◆ 提供された抜粋:
╔══

施工管理は未経験者向けの求人も多数出ております。
一方で施工管理という仕事は、未経験の方にとって、普段の生活では接触する機会が少なく、イメージがつきにくいという方も多いのではないでしょうか。
しかし、未経験から施工管理になる上で、スキルの有無を訴求することが難しく人物像や志望動機が重要な役割を持ちます。
また建設業では、他の業界や職種に比べ物理的・社会的な影響力が大きいため、こうした部分を含めた志望動機を作成する必要があります。
この記事では志望動機を書く上での考え方や、志望動機の例文、採用担当者が採用したいと思う未経験者の特徴、未経験から施工管理になった後のキャリアプランや苦労することなどについて解説していきます。
建設業では責任感やチームワーク、安全意識・課題解決力が重視されるので、これらを盛り込む際の書き方もご紹介します。
志望動機はそもそも何のために作るのか?
志望動機は企業に自分の就職・転職の熱意を知ってもらい、志望動機を見た面接官が会社に入社した候補者とのミスマッチを防ぐ目的があります。
候補者目線では、志望動機を書きながら自分がなぜその会社を志望するのかを言葉に言語化していくことで自分自身を見つめ直す機会にもなります。
企業としては、出来るだけ働く熱意を持った社員を採用したいと考えています。
その上で、志望動機では候補者自身の人となりや、なぜその会社に入社したいと考えているのかなど、求職者の想いを知ることで、企業としては候補者の熱意を測ります。
誰でも同じようなことが言える月並みな内容だと、企業には自身のことを理解してもらいにくく、熱意も伝えることが出来ません。

╚══

◆ 入力資料:
╔══

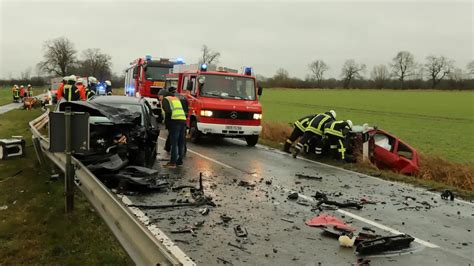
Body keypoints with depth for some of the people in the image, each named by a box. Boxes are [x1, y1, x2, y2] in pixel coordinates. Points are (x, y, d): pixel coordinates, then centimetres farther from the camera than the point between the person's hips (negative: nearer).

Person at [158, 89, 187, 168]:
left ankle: (172, 162, -4)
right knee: (181, 143, 12)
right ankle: (179, 161, 19)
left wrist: (166, 124, -6)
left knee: (174, 143, -5)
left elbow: (168, 112, -12)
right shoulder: (176, 98, 28)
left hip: (174, 121, -7)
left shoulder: (165, 100, 4)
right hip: (183, 120, 7)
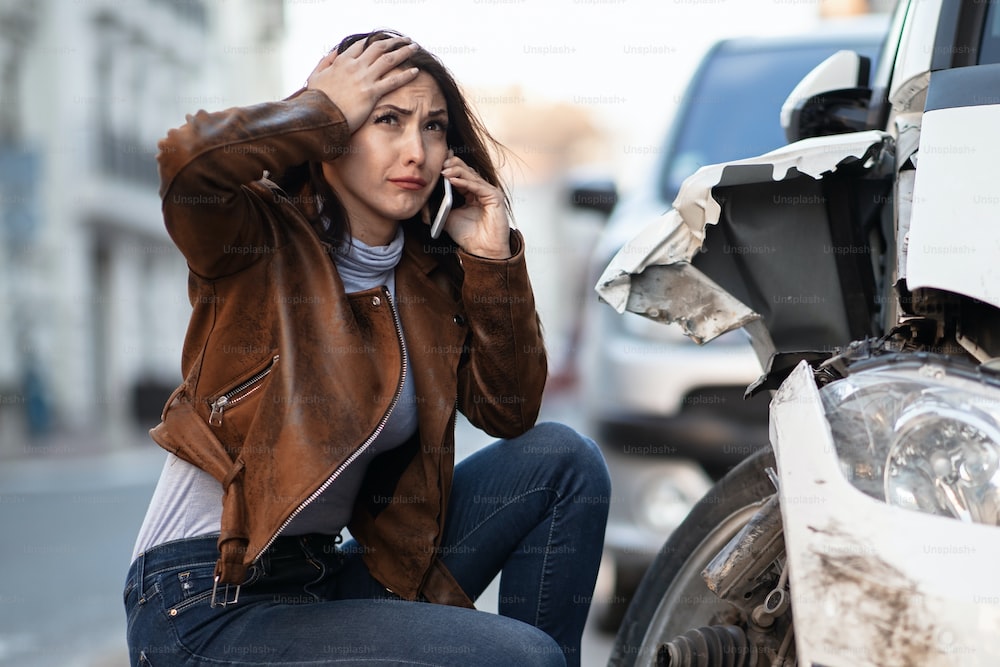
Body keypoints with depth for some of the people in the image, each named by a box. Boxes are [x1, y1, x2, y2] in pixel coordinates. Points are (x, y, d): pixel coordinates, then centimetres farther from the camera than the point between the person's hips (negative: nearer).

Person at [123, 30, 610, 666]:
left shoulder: (430, 274, 8)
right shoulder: (262, 240, -9)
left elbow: (508, 411, 4)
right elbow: (190, 162, -31)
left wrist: (494, 259, -4)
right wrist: (326, 110, -15)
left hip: (333, 575, 7)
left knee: (562, 458, -1)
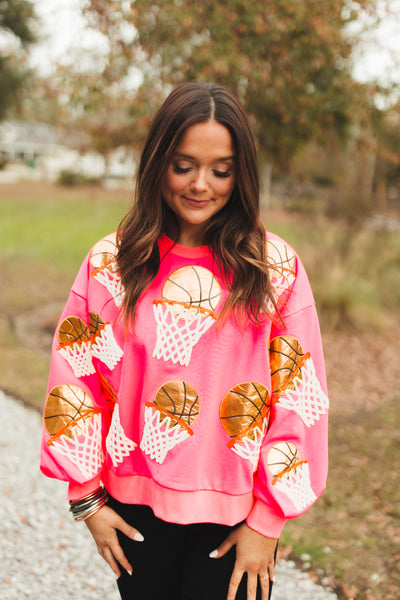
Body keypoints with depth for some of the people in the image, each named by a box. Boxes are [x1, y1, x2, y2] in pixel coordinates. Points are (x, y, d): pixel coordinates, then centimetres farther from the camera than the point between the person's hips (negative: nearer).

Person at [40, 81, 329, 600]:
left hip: (235, 515, -1)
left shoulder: (275, 266, -7)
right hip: (137, 508, 1)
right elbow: (74, 379, 1)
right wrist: (87, 498, 2)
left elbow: (299, 399, -6)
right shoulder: (111, 263, -4)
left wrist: (267, 519, -6)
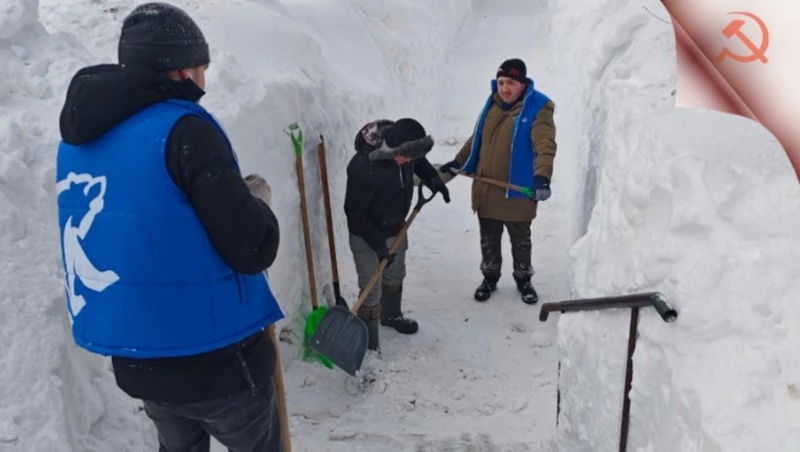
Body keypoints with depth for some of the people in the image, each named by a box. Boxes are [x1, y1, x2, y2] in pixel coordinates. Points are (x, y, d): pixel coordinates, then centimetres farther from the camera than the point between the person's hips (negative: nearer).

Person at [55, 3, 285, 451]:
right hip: (212, 355, -7)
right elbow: (254, 250, -21)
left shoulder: (79, 138, 5)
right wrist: (255, 197, -1)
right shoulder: (184, 130, -19)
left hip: (135, 357, 7)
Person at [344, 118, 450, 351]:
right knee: (372, 292, -1)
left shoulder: (400, 146, -17)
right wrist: (378, 244, -26)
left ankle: (391, 316, 53)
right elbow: (355, 213, -27)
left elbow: (418, 161, 10)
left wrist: (432, 177, -7)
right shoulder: (363, 168, -38)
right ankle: (368, 344, 17)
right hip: (367, 236, -7)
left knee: (395, 276, 26)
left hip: (396, 228, 8)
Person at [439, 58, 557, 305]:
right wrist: (458, 162, 18)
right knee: (489, 240, 17)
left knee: (520, 241, 14)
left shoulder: (538, 108, -13)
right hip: (486, 189, 5)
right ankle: (490, 278, 35)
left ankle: (523, 280, 34)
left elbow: (545, 145, -27)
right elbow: (476, 138, 18)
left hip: (517, 192, -4)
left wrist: (542, 176, -42)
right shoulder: (492, 104, 5)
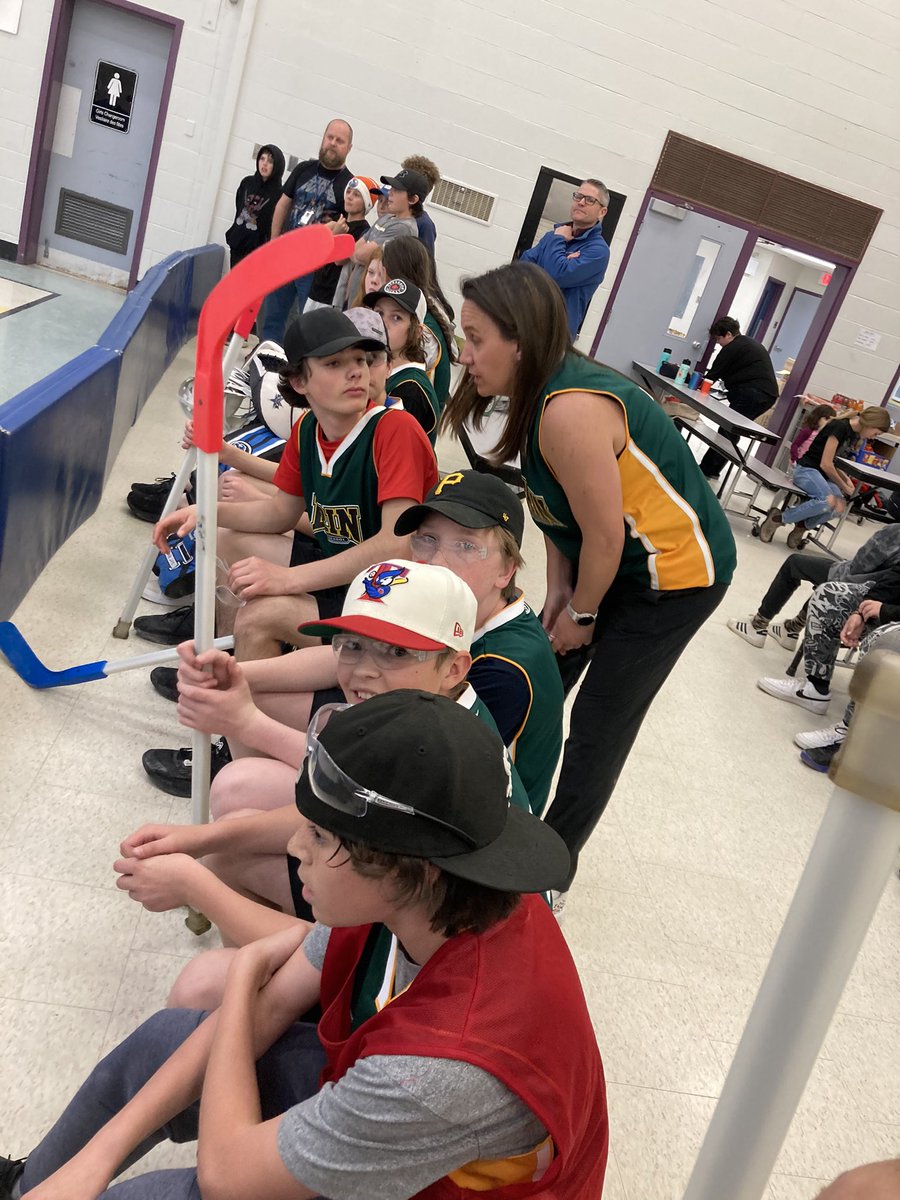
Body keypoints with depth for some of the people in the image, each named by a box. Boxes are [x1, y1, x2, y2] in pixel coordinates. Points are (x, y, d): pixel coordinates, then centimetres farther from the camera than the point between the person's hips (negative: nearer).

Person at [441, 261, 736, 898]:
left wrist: (582, 612, -11)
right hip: (619, 562, 9)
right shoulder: (544, 390, -3)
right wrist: (558, 591, -1)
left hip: (676, 572, -9)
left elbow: (604, 536, -26)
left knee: (601, 724, 1)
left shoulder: (570, 412, -32)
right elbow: (555, 503, 4)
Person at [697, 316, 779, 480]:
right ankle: (713, 470, 13)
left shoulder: (732, 348, -5)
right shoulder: (751, 344, 26)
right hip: (768, 394, 10)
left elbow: (713, 374, -3)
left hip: (751, 394, -10)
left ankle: (706, 470, -5)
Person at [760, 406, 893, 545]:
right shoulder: (840, 427, -17)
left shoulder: (854, 435, 11)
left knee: (839, 507, -21)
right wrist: (843, 486, -7)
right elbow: (825, 464, -18)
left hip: (823, 474, 9)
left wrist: (846, 479, 0)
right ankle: (778, 518, -19)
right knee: (828, 501, -34)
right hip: (806, 469, -9)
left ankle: (802, 526, 0)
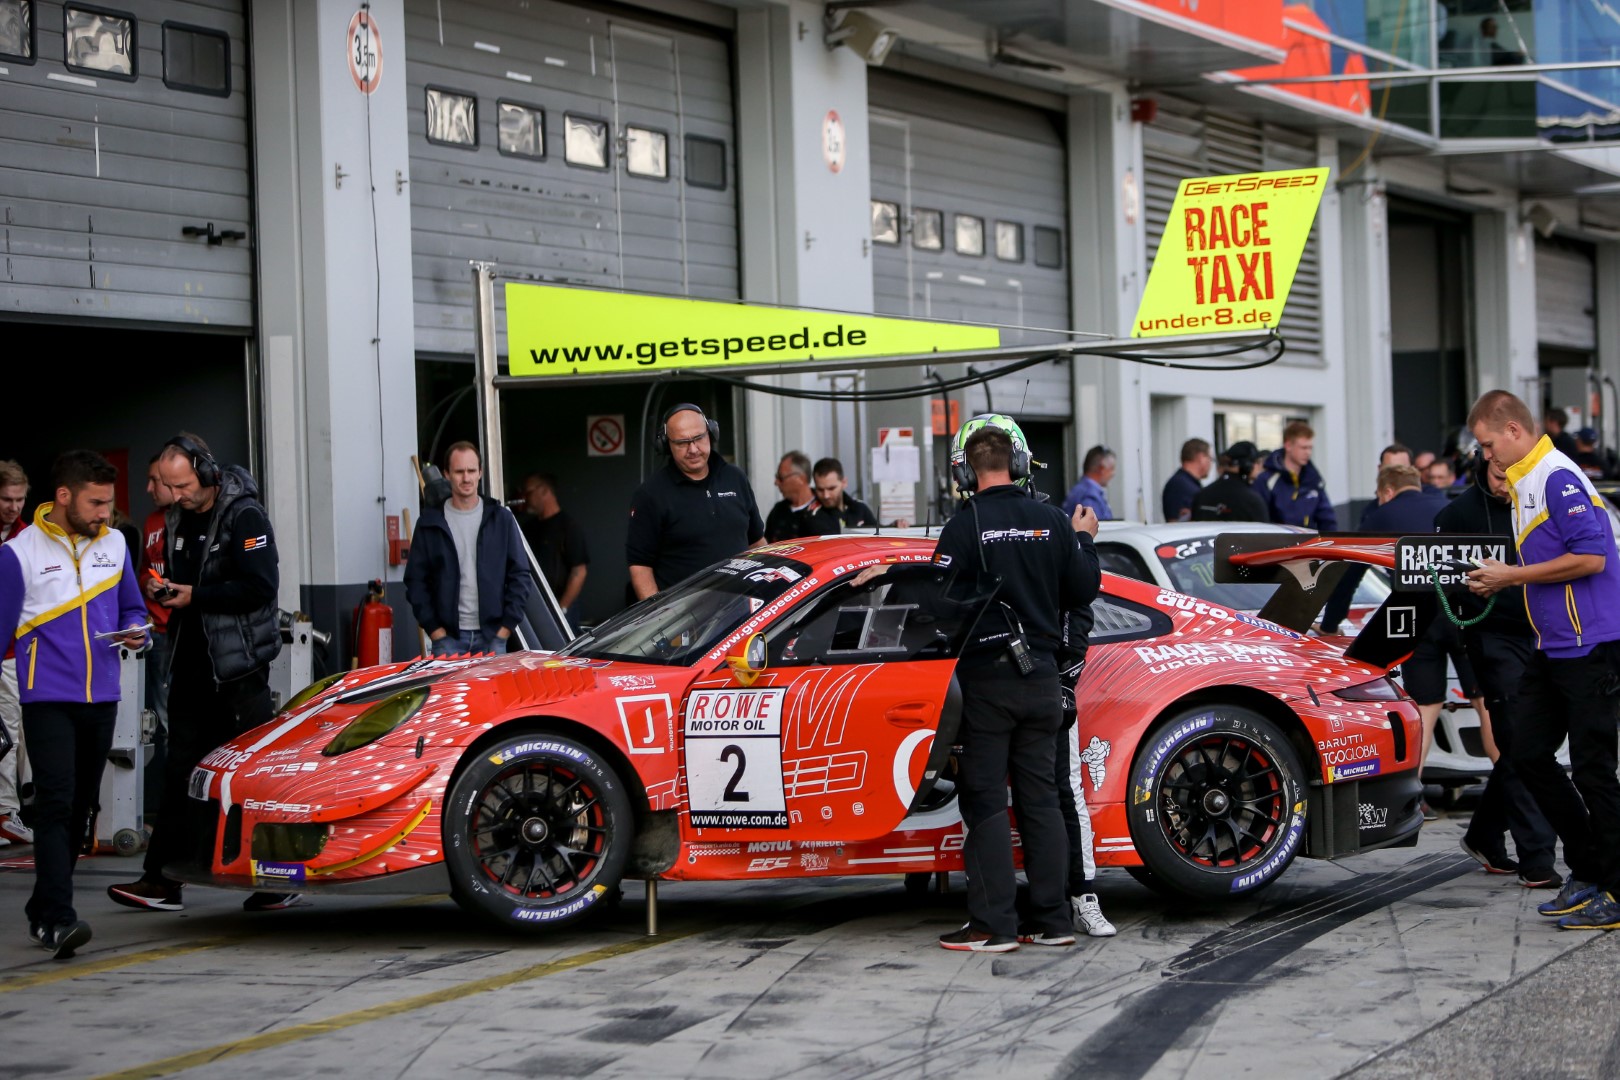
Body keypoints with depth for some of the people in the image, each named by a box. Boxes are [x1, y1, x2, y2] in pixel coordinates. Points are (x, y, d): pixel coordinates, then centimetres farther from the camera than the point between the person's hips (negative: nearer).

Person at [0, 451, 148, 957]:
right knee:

╚══

◆ 作業の指示:
[A] 抜粋によると、建設業ではどんな点が大事にされていますか？
[B] 記録の中で「right hip: (619, 562, 9)」を含む行から始めて、記録のいちばん最後までを、その行も含めてそのまま書き出してください。画像は答えに入れないでください。
抜粋と記録は、それぞれ別のところから持ってきたものです。

◆ 指示への回答:
[A] 責任感やチームワーク、安全意識・課題解決力です。

[B]
right hip: (619, 562, 9)
right shoulder: (544, 390, -3)
right wrist: (558, 591, -1)
left hip: (676, 572, -9)
left elbow: (604, 536, -26)
left knee: (601, 724, 1)
left shoulder: (570, 412, -32)
right elbow: (555, 503, 4)
Person at [697, 316, 779, 480]:
right ankle: (713, 470, 13)
left shoulder: (732, 348, -5)
right shoulder: (751, 344, 26)
right hip: (768, 394, 10)
left elbow: (713, 374, -3)
left hip: (751, 394, -10)
left ankle: (706, 470, -5)
Person at [760, 406, 893, 545]:
right shoulder: (840, 427, -17)
left shoulder: (854, 435, 11)
left knee: (839, 507, -21)
right wrist: (843, 486, -7)
right elbow: (825, 464, -18)
left hip: (823, 474, 9)
left wrist: (846, 479, 0)
right ankle: (778, 518, -19)
right knee: (828, 501, -34)
right hip: (806, 469, -9)
left ankle: (802, 526, 0)
Body keypoints with depth for some of the people in the image, each named by a box. Boxes are [x1, y1, x2, y2] in pixel coordinates. Points are (x, y, d): pixel coordinates, then centimetres farther from the camera than the point between the person's hips (negative: nearer).

Person at [0, 451, 148, 957]:
right knee:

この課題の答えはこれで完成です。